I think that sounds good to me for now ๐. Just one nit pick:
The added caveat that a raw float literal is binary floating point by default (I say this because forcing users to explicitly annotate types is against the spirit of a scripting language) and debug mode is not the default (to prevent the program from producing spurious output when 'just trying to run' something).
I think there is a difference between "scripting" and "interactive scripting". For scripting I definitely want all the debug output and full safety the language can offer (I understand scripting as general programming with the only difference of having the compilation time close to 0). But for interactive scripting I want exactly the opposite - no warnings, no stuff which would impact (even if slightly) my interactive exploration.

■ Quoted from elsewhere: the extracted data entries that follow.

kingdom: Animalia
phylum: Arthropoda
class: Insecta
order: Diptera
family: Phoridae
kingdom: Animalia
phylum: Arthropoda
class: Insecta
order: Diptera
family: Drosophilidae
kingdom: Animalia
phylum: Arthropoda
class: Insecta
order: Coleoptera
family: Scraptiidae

So maybe Passerine wants to distinguish between these two "modes" and act accordingly (i.e. the defaults for scripting would be different than for interactive exploration). I don't know.

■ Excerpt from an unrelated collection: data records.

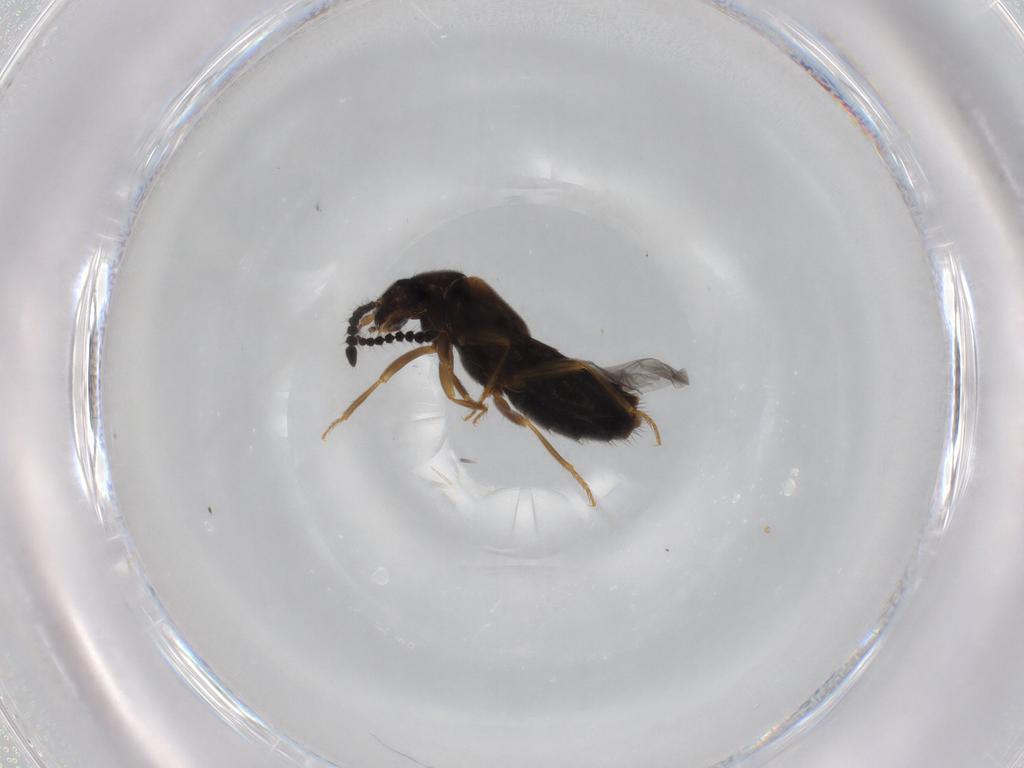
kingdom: Animalia
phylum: Arthropoda
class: Insecta
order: Coleoptera
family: Staphylinidae
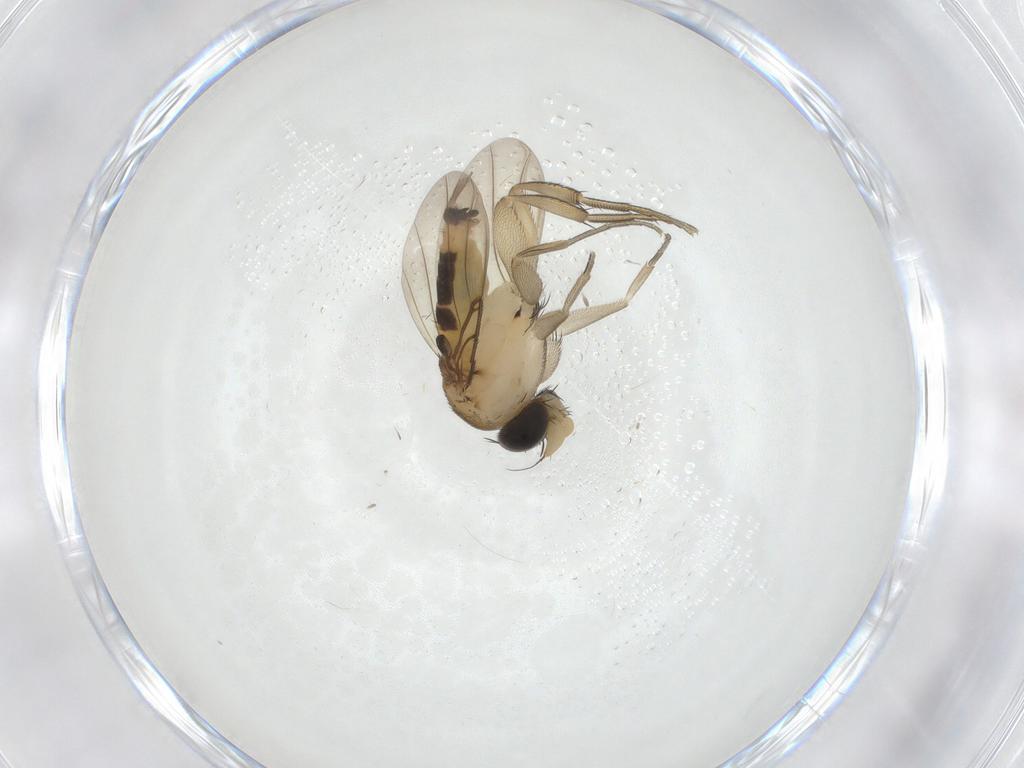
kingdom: Animalia
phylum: Arthropoda
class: Insecta
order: Diptera
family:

I think the difference between "scripting" and "interactive scripting" could be a useful distinction. I guess we could map this to two categories:
- "Interactive scripting" is largely while creating/refactoring a script.
- "Scripting" is just the act of building and running a finished script.

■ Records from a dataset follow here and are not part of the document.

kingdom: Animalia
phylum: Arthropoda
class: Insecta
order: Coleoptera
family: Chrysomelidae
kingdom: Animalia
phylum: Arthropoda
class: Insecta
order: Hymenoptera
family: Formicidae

The easiest way to map this to the way aspen is currently set up would be to make the repl be for interactive scripting (perhaps something along the lines of the unison codebase manager, i.e. progressive typechecking and error reporting), and have run
be for scripting scripting.
I'm not sure if this is the perfect line to draw in the sand, but regardless of the above I think Passerine should have a really helpful "Let me help you get your project building again mode" where it tries to produce really friendly and helpful messages while refactoring and such, but once things start to built it'll just be quiet and run things (unless they error, of course). I guess the goal is to catch as many things during compile time as possible, while still spending as little time compiling as possible.
Is the Real->Float commit eb0a823 some kind of a final decision? If we wanted to have "true" real number literals (which we easily can using arbitrary precision arithmetic e.g. in mpdecimal as discussed in #51 ), wouldn't this cause backwards-incompatible changes?
Of course, my assumption is that Float is a strict subset of Real semantics-wise ๐.
To clarify, what I'm currently thinking is that, during lexing, number literal tokens will be represented using a string / some other format that is lossless irrespective of base. When macros / the compiler read over the lex tree, they'll have the option to extract the raw base / digit information to create decimal / arbitrary precision integer / etc. representations. This should pave the way for decimal floating point, even if it is an external library at first.
To clarify, what I'm currently thinking is that, during lexing, number literal tokens will be represented using a string / some other format that is lossless irrespective of base. When macros / the compiler read over the lex tree, they'll have the option to extract the raw base / digit information to create decimal / arbitrary precision integer / etc. representations. This should pave the way for decimal floating point, even if it is an external library at first.
Yes, this would be IMHO ideal. It's basically the same as e.g. Go does - its numbers are "untyped literals" until as long as possible (typically until some inference rules, not necessary type inference though, tries to cast/coerce them to the context they're in).